Чудак и чаша, мера жизни

Блестящий Месяц, холод, мгла! Висит на рожках бездна-время,

Янтарно жгучая струя, вливает медом в чаши бремя.


Внизу, сплетеньем стеблей, вонзились в небо травы-руки,

И сотни, тысячи теней - туман колеблет, гасит звуки.


Немой и страшной тишиной – изъеден голос… шепот, шепот,

Следят за вечною струей – глаза, глаза… мольба и ропот.


Вздымает каждый к небесам, свою пустую чашу – меру,

Кто тянет больше чем казан, кто скромно держит все на веру.


«Налей полней, я все отдам!» – трясется толстая мошна,

«Дели на всех!

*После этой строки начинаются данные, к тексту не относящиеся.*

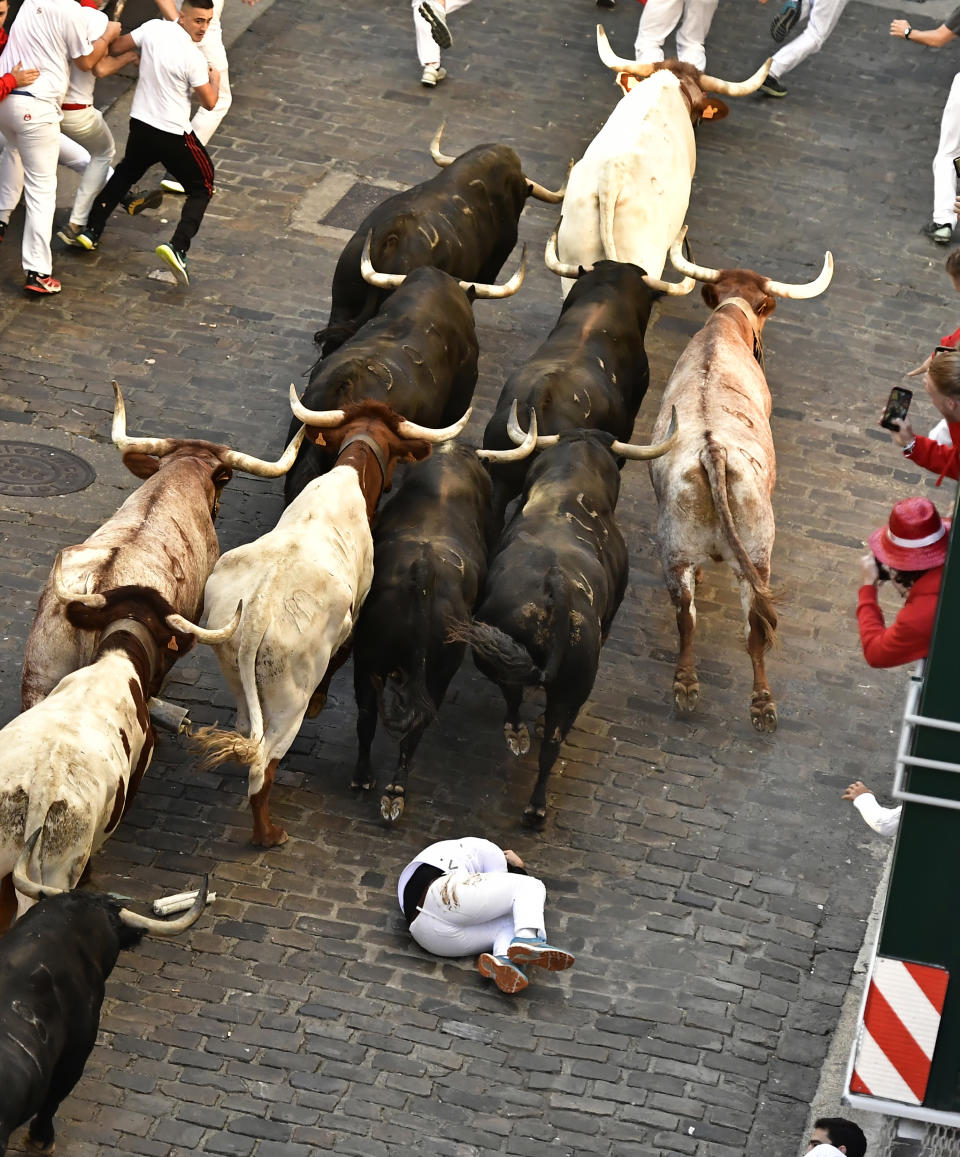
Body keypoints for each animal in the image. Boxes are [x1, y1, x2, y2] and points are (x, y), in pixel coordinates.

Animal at [652, 233, 837, 731]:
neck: (724, 328)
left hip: (677, 552)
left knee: (686, 617)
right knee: (755, 628)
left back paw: (685, 687)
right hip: (756, 556)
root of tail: (712, 452)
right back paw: (762, 705)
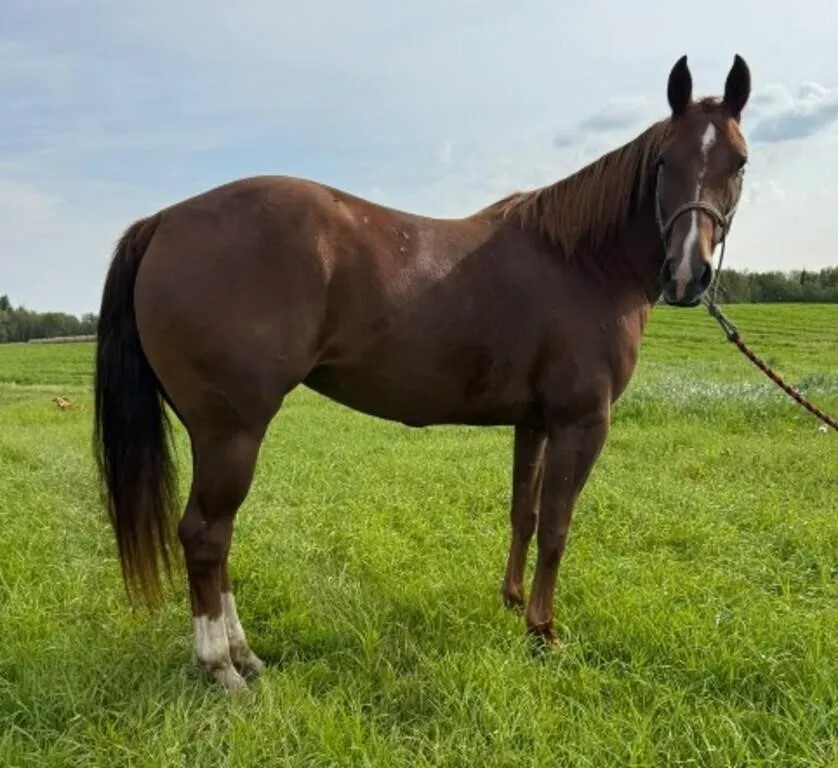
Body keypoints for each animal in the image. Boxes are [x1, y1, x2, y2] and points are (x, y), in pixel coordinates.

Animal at [93, 54, 752, 691]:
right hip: (232, 432)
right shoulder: (581, 423)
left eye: (739, 163)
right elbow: (558, 528)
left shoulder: (535, 424)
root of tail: (164, 220)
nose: (687, 273)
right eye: (664, 162)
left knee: (217, 536)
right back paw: (223, 666)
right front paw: (543, 632)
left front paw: (513, 602)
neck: (582, 261)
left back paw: (243, 657)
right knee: (206, 535)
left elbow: (525, 513)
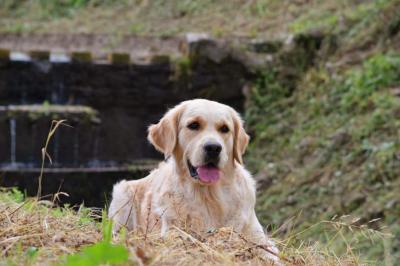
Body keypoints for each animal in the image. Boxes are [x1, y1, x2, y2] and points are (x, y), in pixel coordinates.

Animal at [108, 99, 280, 262]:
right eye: (194, 125)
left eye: (224, 129)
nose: (213, 148)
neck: (210, 197)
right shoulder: (171, 230)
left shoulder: (259, 238)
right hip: (122, 197)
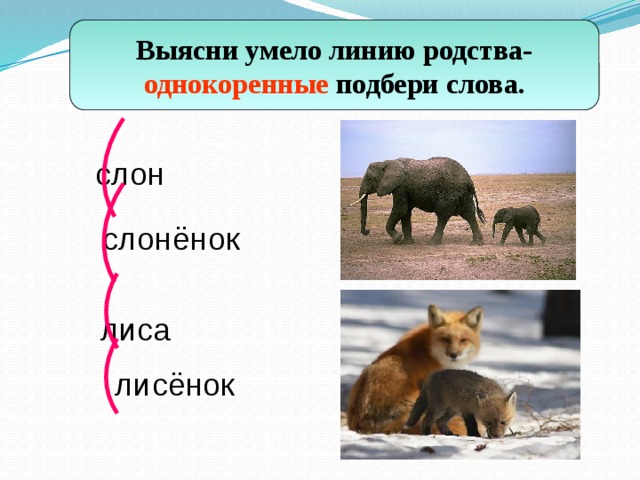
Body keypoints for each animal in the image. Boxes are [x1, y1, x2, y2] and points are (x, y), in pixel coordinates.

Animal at [350, 157, 485, 245]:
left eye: (369, 178)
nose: (367, 231)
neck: (386, 162)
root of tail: (469, 180)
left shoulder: (401, 187)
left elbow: (400, 209)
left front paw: (397, 239)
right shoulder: (404, 189)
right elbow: (405, 212)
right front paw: (407, 242)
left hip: (451, 192)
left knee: (443, 216)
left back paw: (432, 243)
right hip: (464, 194)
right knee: (469, 214)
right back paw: (476, 243)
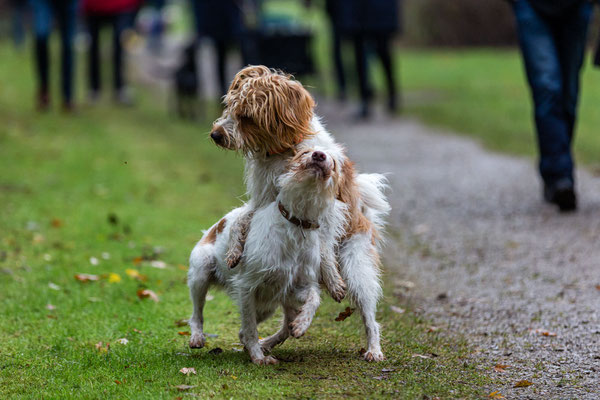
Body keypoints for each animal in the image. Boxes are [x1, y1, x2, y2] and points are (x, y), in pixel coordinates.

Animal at [188, 148, 346, 366]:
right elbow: (251, 329)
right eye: (304, 152)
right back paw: (197, 337)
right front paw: (258, 357)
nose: (319, 155)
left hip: (269, 304)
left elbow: (314, 298)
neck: (296, 224)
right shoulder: (247, 286)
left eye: (335, 162)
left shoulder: (298, 286)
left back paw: (269, 342)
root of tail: (214, 227)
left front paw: (302, 324)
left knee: (272, 326)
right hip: (201, 275)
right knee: (198, 314)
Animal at [209, 66, 392, 362]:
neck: (283, 150)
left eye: (247, 117)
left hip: (356, 268)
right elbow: (240, 219)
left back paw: (373, 349)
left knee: (370, 318)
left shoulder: (330, 211)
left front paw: (332, 278)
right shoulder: (264, 200)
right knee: (285, 322)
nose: (216, 135)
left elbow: (324, 245)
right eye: (229, 107)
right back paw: (266, 342)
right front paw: (235, 249)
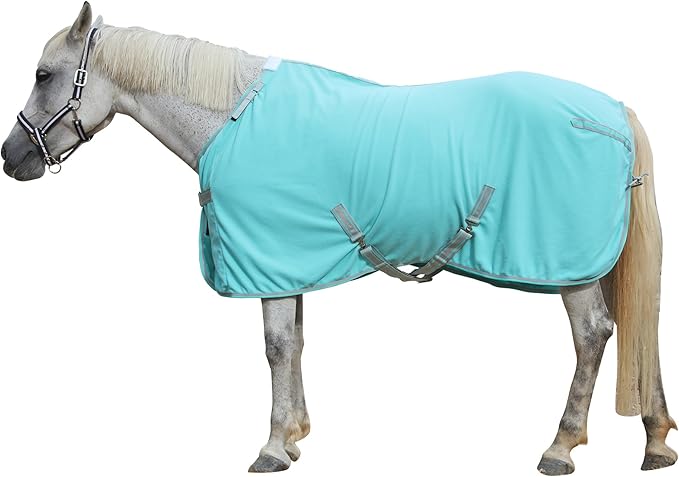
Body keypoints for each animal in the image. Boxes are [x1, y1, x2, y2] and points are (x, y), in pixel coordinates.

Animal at [1, 3, 675, 474]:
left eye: (43, 74)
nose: (12, 158)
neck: (232, 118)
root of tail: (613, 112)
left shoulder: (269, 259)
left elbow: (276, 348)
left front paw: (273, 447)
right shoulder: (287, 263)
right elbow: (296, 344)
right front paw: (296, 437)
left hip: (571, 267)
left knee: (593, 336)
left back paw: (560, 447)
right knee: (636, 329)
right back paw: (656, 440)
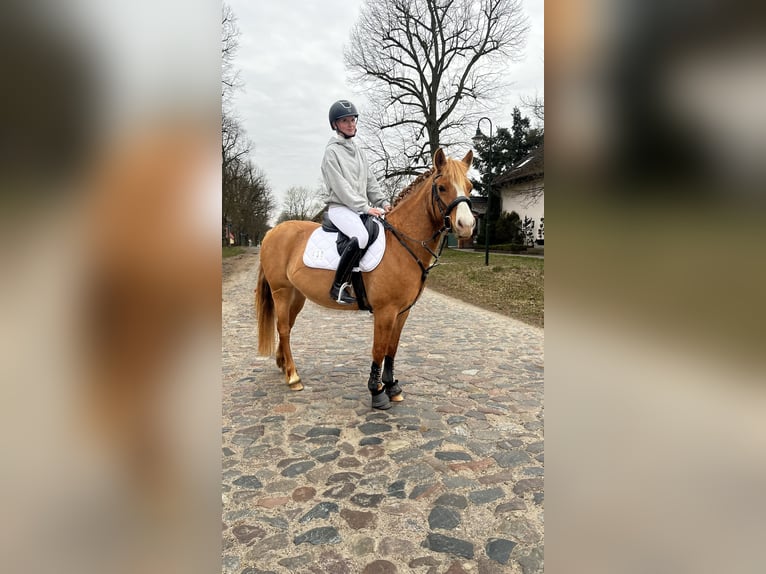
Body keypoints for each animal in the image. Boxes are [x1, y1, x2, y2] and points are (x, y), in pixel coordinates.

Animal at [255, 148, 476, 409]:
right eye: (442, 187)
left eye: (470, 187)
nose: (466, 225)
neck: (402, 243)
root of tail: (272, 232)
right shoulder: (385, 311)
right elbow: (379, 349)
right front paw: (377, 392)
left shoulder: (402, 312)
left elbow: (392, 348)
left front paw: (392, 387)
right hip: (280, 291)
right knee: (283, 328)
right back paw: (292, 376)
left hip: (297, 295)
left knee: (287, 326)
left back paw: (283, 365)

Не все же вам!» – бунтует честность как всегда.


Стоит с дырявой чашей грешник, заткнув бесстыдную дыру,

Украв и смяв в комок бессмертник, цветком прикрыв свою хулу.


Познавший бога знак дает, на дно потира крест бросает,

И смело вырвавшись вперед, чрез тени чашу поднимает.

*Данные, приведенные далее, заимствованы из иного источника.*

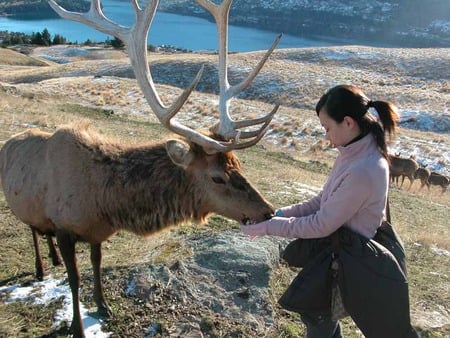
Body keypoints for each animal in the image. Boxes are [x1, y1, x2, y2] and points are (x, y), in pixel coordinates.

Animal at [0, 1, 282, 336]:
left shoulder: (96, 233)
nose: (268, 210)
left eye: (237, 164)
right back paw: (42, 268)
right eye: (217, 177)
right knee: (32, 230)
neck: (104, 202)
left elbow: (96, 263)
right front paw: (77, 325)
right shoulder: (65, 227)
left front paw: (103, 305)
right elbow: (75, 279)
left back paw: (52, 260)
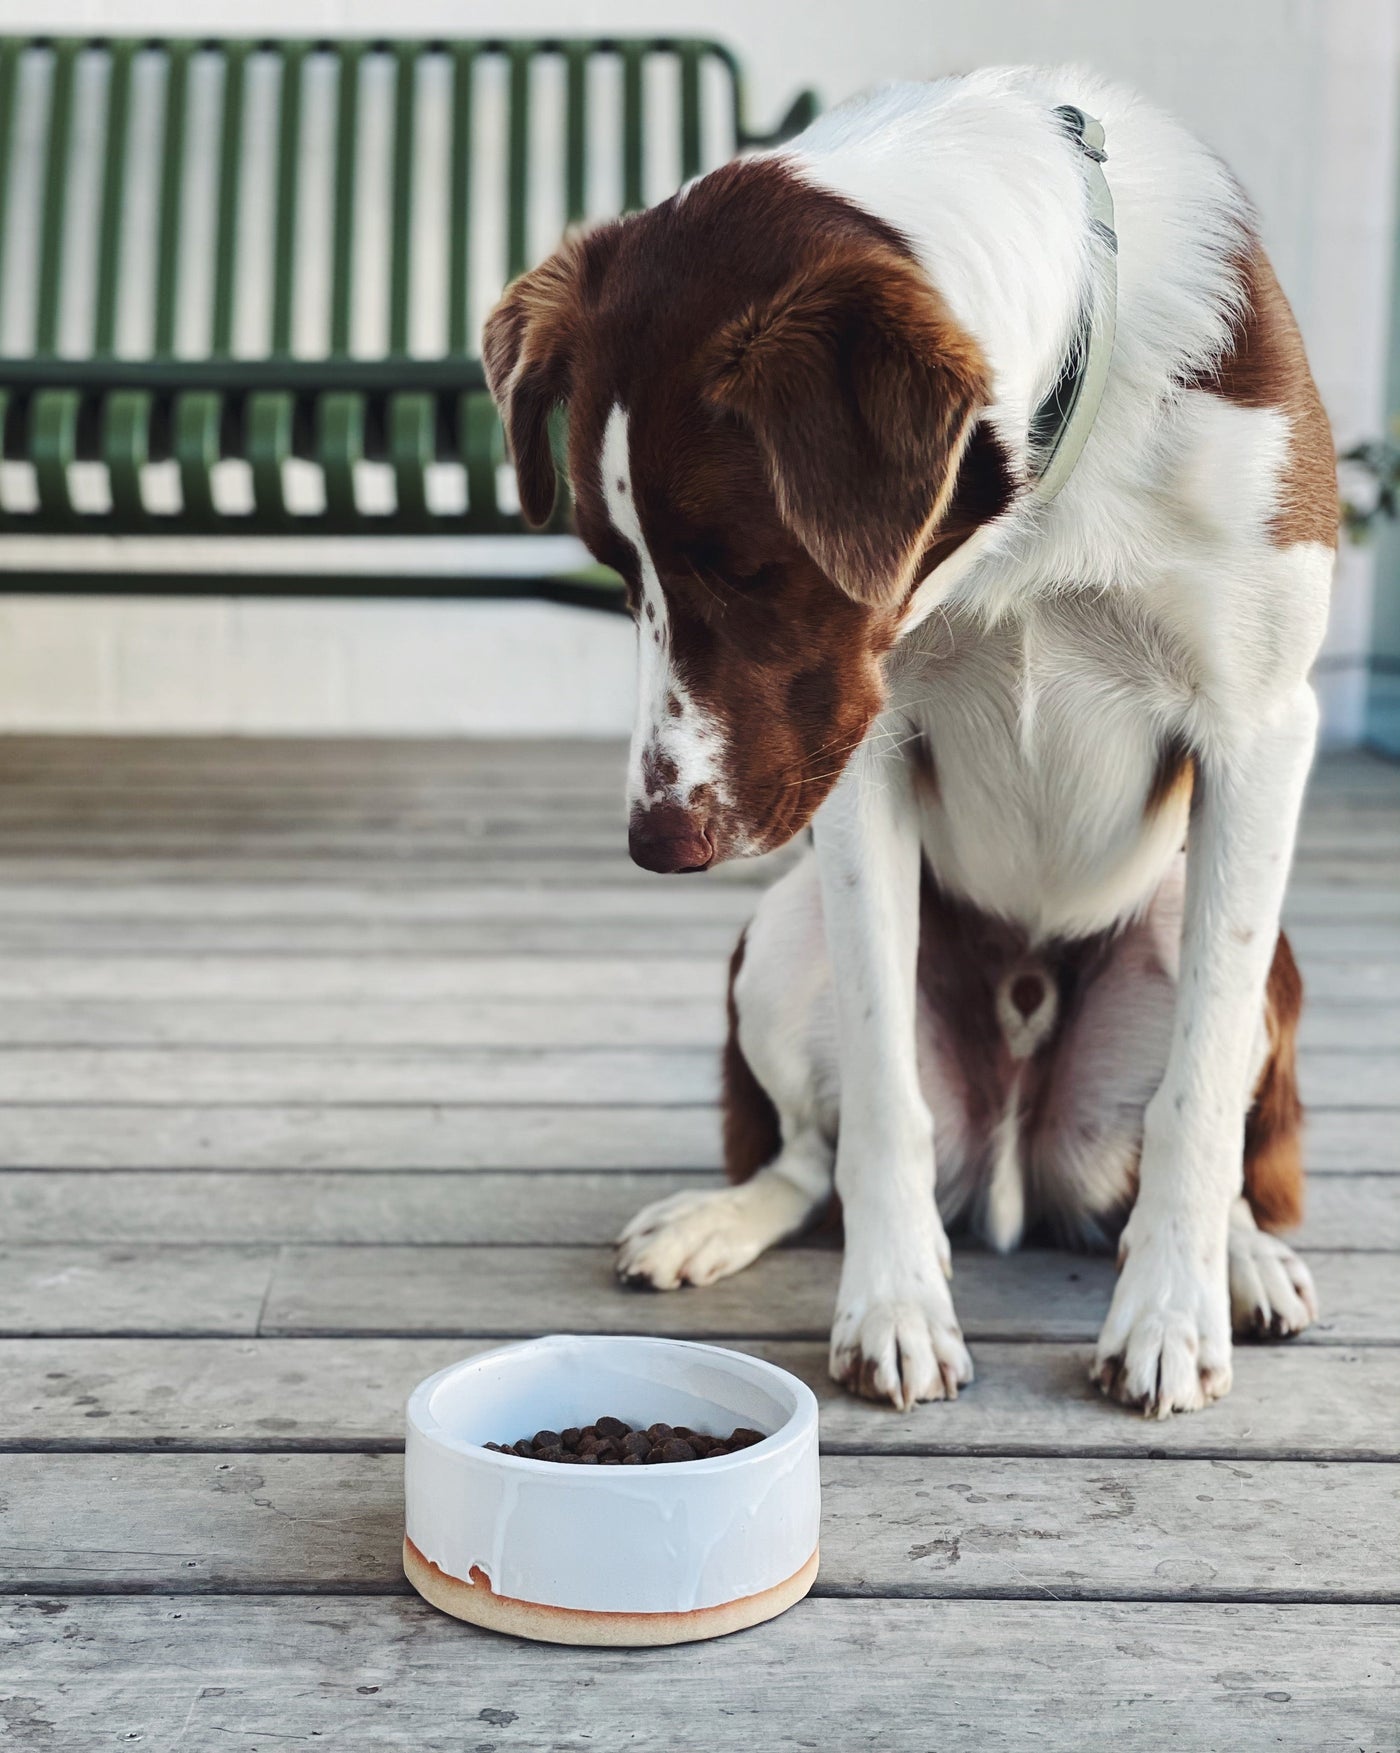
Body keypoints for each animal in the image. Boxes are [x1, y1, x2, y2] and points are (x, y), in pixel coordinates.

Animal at [483, 64, 1338, 1423]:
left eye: (746, 566)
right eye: (618, 573)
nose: (656, 843)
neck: (1043, 495)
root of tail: (1015, 1162)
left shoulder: (1259, 725)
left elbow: (1195, 1100)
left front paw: (1166, 1316)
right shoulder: (859, 754)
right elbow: (883, 1096)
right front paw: (891, 1306)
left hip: (1230, 953)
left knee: (1189, 1118)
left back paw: (1241, 1261)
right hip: (781, 936)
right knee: (805, 1155)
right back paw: (717, 1220)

Чадит ладаном синекура, ползет химерой в сто голов,

Прикрыв подолом и фаст-фудом, прореху рваную штанов.


Глаза, глаза! Глаза людей! Одни с достоинством, кто с мУкой,

И сотни, тысячи теней, туман колеблет, гасит звуки…


Но время глухо к тем мольбам. Оно бестрепетно взирает

И льет, кому то по краям, а кто-то - капли подбирает...


И лишь один чудак беспечный, на ниву колкую ступал,

Смеялся (видно, многогрешный) – и руки-травы поливал.